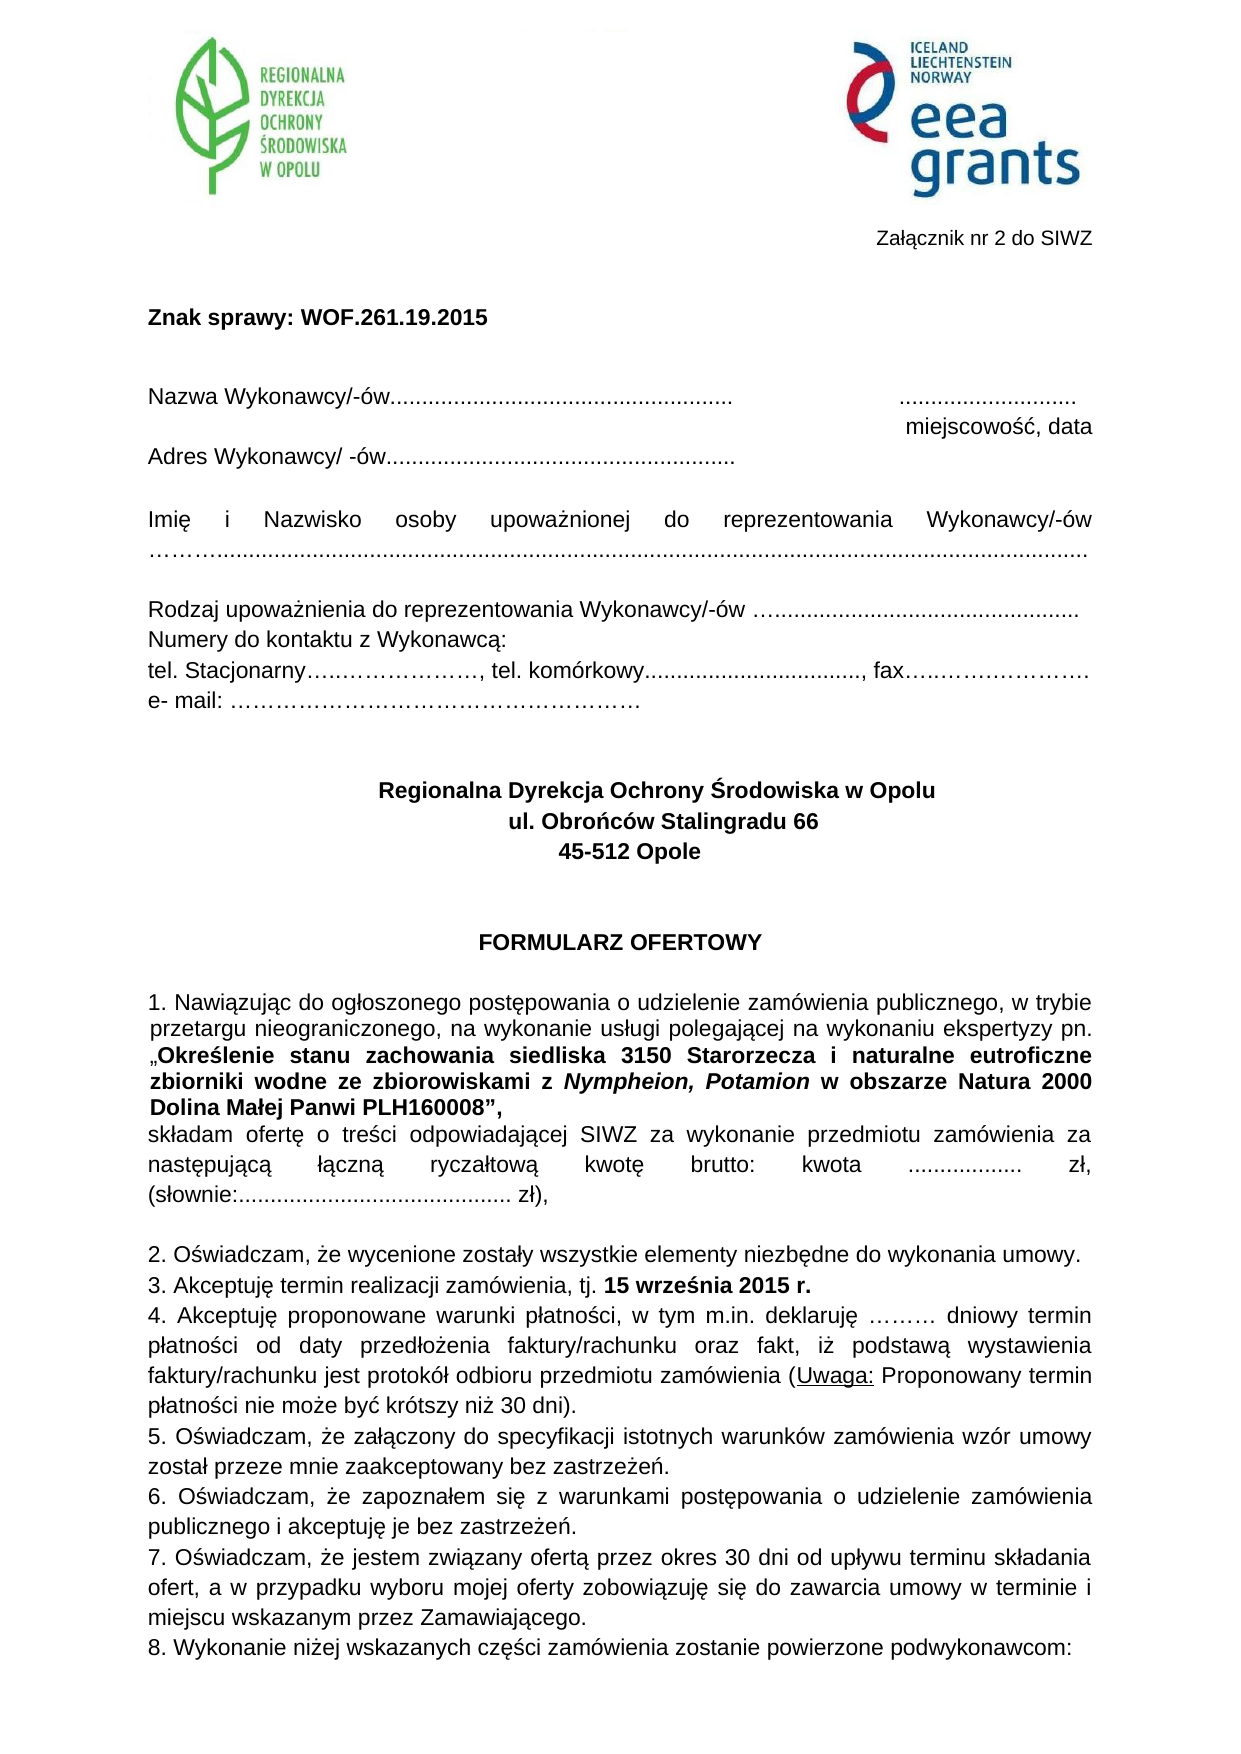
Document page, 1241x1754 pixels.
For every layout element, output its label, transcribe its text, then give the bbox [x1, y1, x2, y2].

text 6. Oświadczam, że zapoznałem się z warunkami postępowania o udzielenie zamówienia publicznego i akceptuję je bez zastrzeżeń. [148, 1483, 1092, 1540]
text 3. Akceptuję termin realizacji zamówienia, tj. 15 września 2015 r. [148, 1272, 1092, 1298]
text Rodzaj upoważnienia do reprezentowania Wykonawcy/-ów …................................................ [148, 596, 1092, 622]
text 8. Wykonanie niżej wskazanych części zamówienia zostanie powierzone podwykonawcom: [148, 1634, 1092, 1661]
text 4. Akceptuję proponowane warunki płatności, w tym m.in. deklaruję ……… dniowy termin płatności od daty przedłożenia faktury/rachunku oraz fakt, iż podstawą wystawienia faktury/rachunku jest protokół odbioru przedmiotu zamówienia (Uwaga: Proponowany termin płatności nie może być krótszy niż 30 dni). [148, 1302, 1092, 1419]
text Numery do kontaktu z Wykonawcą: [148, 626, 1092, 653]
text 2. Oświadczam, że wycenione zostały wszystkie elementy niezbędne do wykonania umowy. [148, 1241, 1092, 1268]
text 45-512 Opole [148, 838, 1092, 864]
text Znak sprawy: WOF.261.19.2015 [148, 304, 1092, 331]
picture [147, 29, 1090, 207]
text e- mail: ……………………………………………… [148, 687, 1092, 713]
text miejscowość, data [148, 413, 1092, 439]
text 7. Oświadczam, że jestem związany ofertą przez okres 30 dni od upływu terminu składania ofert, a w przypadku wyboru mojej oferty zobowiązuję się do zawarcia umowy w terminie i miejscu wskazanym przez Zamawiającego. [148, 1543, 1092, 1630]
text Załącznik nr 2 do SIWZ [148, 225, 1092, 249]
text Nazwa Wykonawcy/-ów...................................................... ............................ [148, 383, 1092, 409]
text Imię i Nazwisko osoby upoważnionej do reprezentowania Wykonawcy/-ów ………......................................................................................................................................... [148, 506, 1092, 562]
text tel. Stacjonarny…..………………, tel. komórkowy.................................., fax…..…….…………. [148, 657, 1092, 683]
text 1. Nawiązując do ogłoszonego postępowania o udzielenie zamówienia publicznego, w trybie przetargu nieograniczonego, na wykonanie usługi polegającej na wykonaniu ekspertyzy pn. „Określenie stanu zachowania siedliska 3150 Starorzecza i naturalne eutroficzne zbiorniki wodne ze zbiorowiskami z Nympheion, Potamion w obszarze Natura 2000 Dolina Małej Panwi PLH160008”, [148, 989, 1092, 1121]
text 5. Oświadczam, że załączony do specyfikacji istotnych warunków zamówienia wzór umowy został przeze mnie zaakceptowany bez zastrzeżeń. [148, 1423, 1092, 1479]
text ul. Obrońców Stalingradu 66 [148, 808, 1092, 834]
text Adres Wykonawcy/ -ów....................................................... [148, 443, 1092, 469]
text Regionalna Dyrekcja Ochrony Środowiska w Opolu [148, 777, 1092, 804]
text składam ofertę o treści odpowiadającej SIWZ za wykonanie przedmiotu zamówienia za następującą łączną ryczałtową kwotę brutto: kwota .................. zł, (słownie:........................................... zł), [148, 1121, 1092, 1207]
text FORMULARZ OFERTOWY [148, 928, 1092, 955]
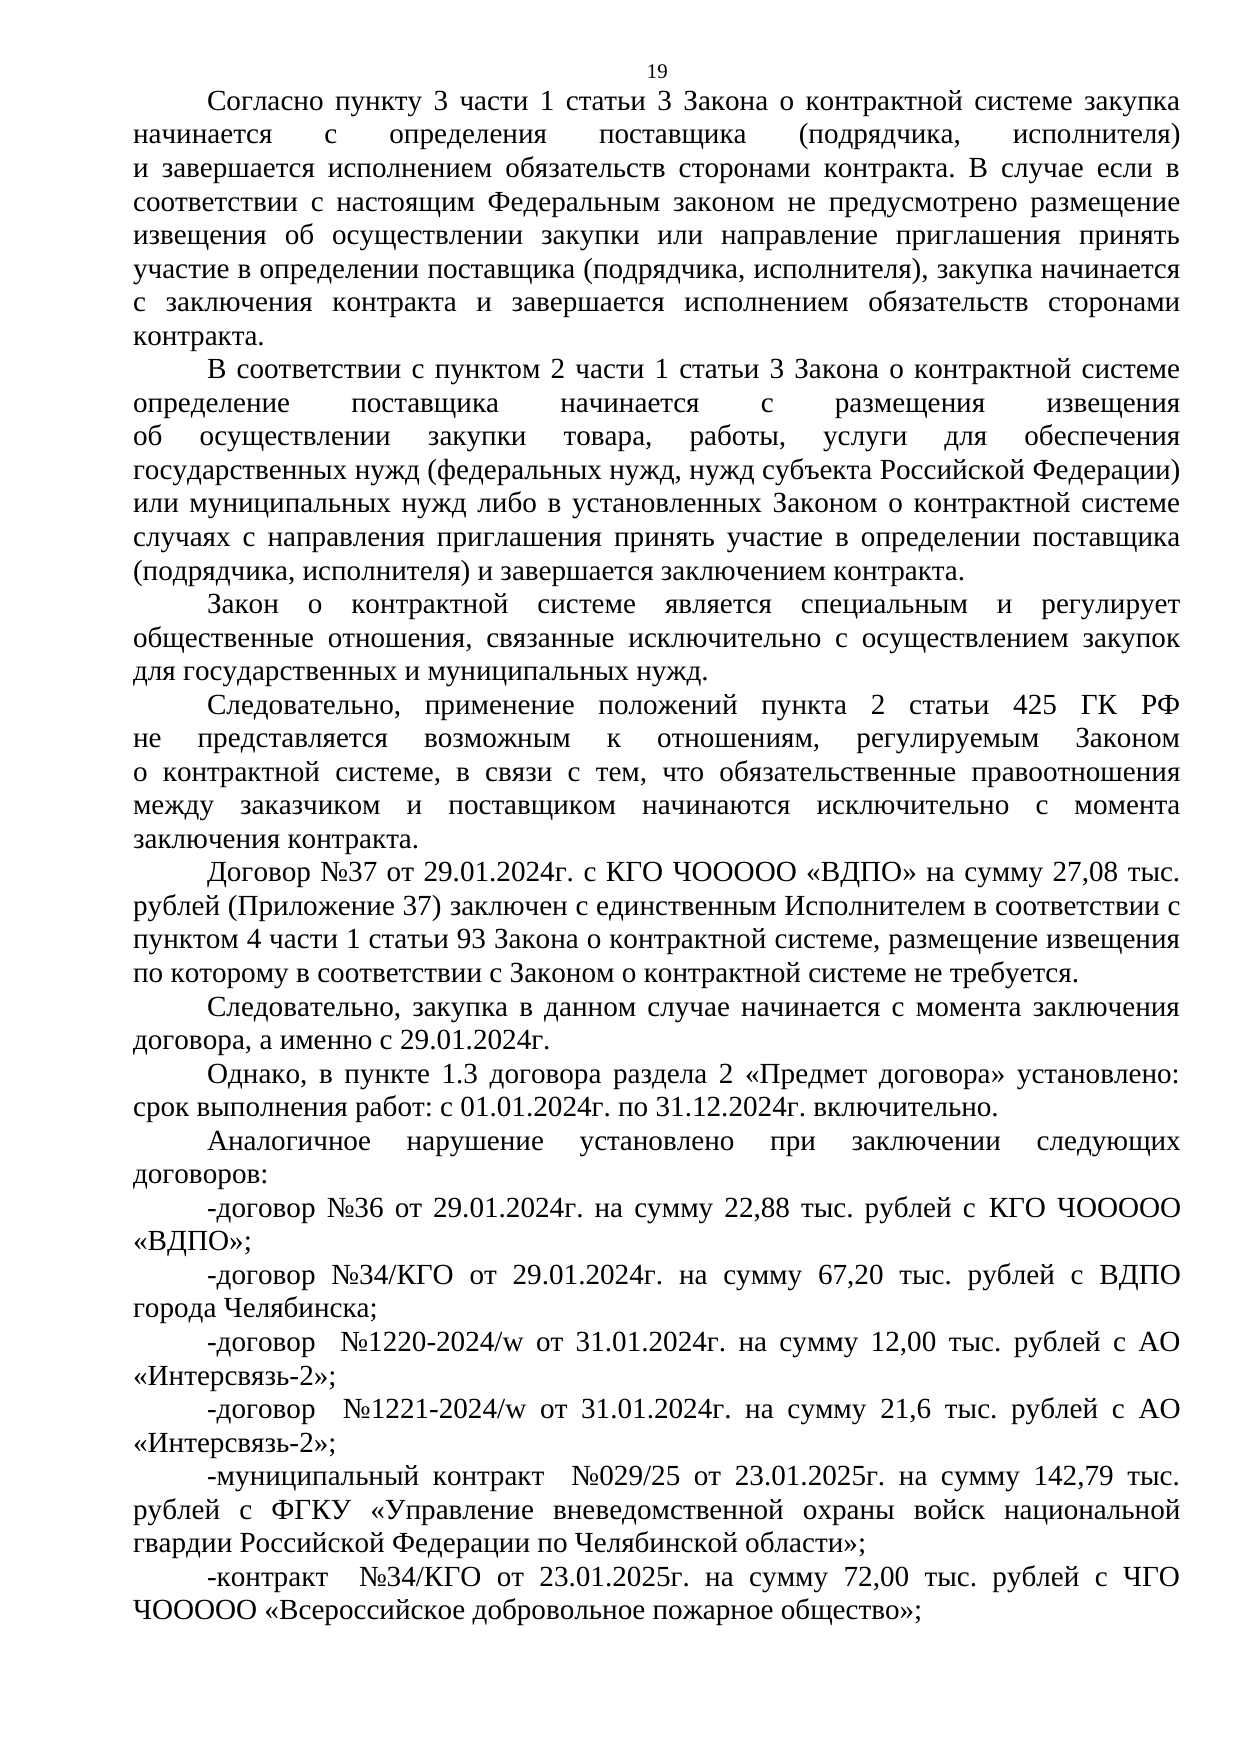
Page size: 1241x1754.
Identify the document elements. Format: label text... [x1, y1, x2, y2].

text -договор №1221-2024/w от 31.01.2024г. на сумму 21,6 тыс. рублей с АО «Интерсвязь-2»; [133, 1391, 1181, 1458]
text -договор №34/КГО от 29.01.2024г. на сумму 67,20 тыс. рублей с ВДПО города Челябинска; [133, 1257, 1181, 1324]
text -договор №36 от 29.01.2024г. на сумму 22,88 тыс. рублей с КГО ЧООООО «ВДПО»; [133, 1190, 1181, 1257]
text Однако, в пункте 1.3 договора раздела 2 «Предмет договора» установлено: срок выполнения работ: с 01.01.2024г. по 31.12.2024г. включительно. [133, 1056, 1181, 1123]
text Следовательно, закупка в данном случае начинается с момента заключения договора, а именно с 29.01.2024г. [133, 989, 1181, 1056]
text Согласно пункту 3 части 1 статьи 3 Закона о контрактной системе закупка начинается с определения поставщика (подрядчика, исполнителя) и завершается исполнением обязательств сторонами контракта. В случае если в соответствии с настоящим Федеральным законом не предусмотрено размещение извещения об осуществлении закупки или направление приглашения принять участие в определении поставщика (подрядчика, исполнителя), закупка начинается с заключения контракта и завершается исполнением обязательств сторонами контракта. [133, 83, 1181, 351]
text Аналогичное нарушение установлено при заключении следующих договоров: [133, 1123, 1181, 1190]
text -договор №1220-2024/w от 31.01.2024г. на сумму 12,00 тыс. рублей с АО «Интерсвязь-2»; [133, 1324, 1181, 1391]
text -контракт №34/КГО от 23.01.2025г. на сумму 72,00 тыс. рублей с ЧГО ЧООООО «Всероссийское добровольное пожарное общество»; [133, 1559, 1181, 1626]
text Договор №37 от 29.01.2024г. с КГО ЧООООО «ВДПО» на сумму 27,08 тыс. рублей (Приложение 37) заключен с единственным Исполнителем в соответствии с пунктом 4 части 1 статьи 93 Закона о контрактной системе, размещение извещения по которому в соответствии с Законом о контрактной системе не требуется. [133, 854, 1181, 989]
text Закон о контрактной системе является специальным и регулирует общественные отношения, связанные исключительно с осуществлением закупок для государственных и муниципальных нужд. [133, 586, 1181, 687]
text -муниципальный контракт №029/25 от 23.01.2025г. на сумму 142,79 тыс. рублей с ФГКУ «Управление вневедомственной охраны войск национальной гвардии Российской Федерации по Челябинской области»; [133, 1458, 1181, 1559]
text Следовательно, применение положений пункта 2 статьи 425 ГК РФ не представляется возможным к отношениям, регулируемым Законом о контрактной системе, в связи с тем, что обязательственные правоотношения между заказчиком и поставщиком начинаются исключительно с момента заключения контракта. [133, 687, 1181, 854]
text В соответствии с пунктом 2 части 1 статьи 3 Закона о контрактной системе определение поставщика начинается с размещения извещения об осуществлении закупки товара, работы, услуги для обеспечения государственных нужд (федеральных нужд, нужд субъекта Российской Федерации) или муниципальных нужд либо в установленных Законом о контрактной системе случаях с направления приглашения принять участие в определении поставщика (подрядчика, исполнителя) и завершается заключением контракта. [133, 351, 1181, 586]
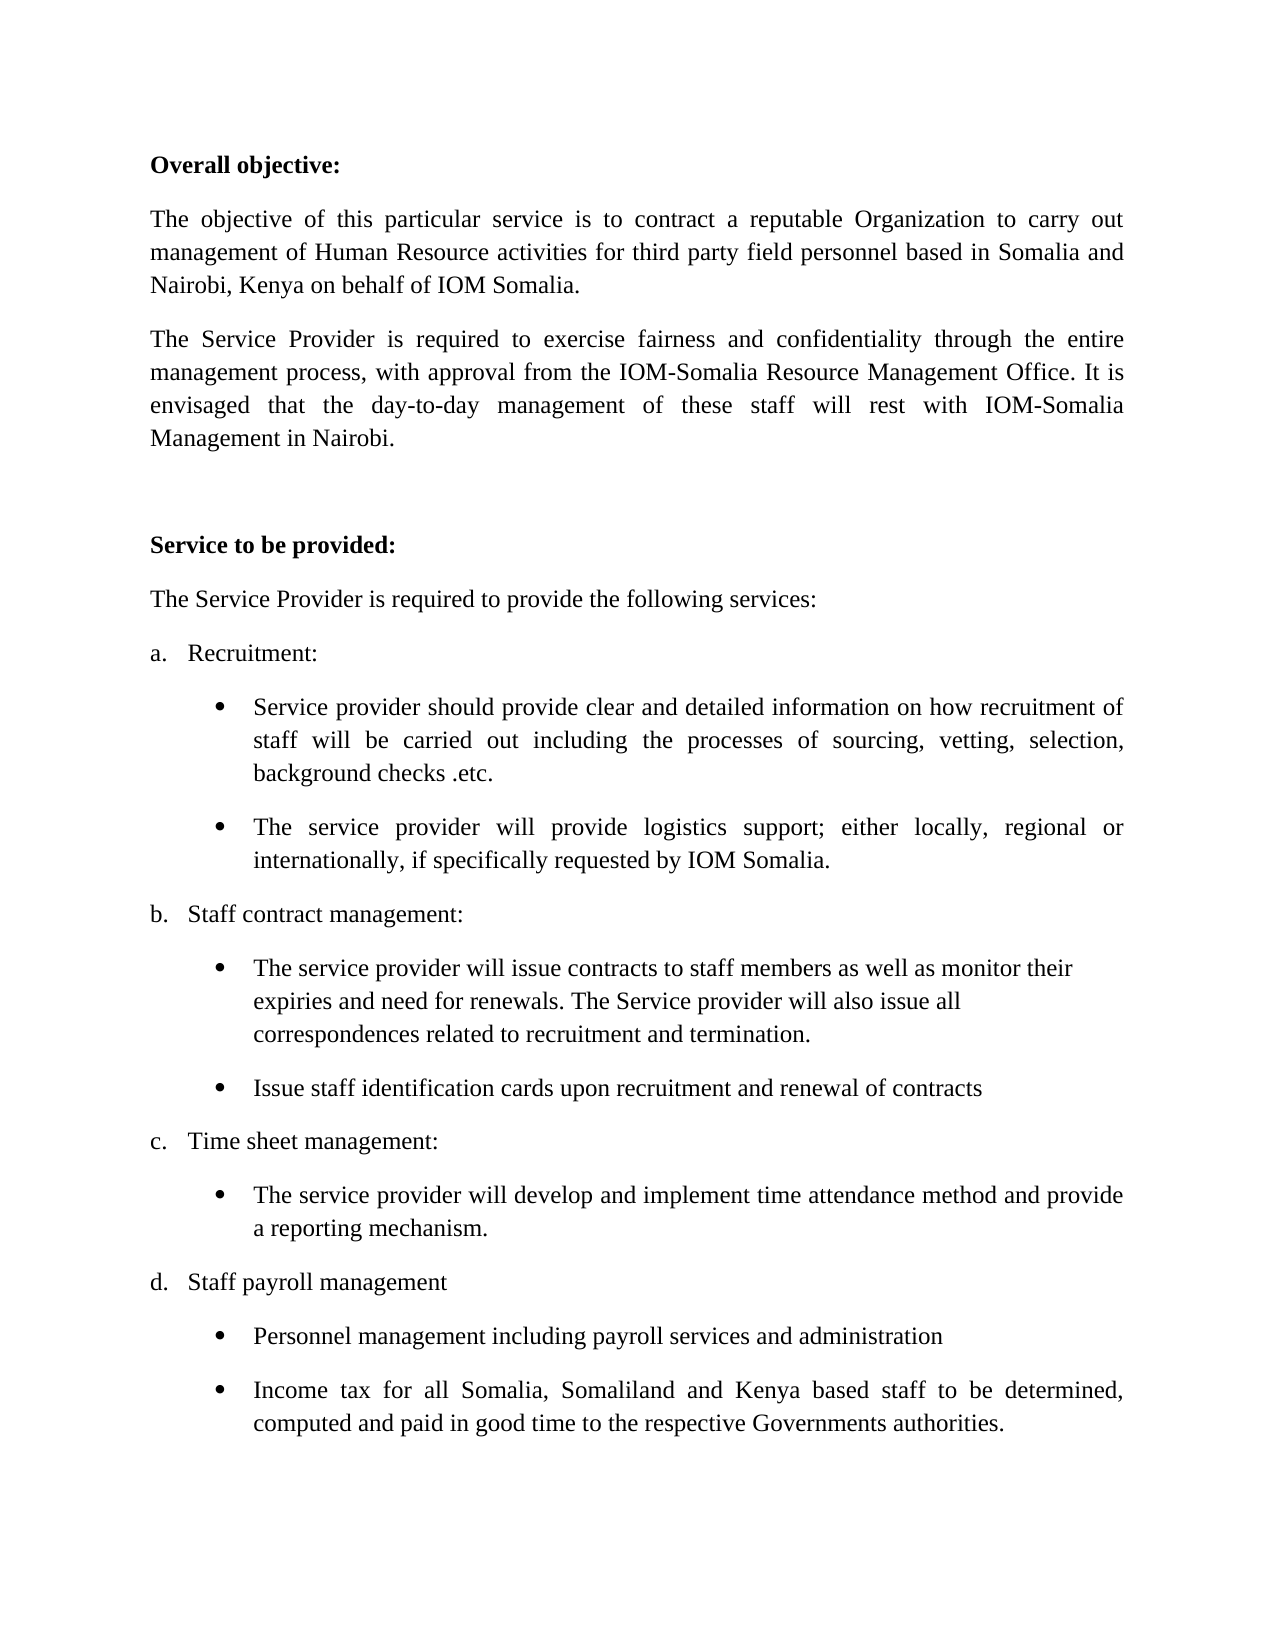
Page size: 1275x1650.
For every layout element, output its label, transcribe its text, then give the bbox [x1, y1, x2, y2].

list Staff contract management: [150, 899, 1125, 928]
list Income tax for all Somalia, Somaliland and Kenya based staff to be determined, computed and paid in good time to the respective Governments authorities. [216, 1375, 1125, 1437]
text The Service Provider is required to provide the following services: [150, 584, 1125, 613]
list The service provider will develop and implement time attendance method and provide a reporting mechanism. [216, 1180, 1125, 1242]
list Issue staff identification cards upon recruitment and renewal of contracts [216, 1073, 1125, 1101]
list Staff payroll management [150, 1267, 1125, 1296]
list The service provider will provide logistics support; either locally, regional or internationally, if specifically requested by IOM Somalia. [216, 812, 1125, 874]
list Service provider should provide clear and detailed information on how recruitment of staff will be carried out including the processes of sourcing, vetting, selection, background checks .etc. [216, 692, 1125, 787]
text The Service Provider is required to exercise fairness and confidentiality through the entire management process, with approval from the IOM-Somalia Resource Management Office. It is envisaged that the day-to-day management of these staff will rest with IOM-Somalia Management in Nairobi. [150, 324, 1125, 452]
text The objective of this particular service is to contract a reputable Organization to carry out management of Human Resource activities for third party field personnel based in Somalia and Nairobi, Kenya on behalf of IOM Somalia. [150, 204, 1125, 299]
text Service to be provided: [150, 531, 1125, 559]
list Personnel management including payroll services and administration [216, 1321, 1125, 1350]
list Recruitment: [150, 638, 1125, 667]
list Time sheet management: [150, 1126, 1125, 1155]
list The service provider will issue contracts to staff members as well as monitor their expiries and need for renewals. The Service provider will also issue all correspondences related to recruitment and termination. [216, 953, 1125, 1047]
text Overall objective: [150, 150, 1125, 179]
══════════
→ **What to do**
Filter the data above down to lines with the word "договора", and copy them.

→ **Solution for this problem**
text Однако, в пункте 1.3 договора раздела 2 «Предмет договора» установлено: срок выполнения работ: с 01.01.2024г. по 31.12.2024г. включительно. [133, 1056, 1181, 1123]
text Следовательно, закупка в данном случае начинается с момента заключения договора, а именно с 29.01.2024г. [133, 989, 1181, 1056]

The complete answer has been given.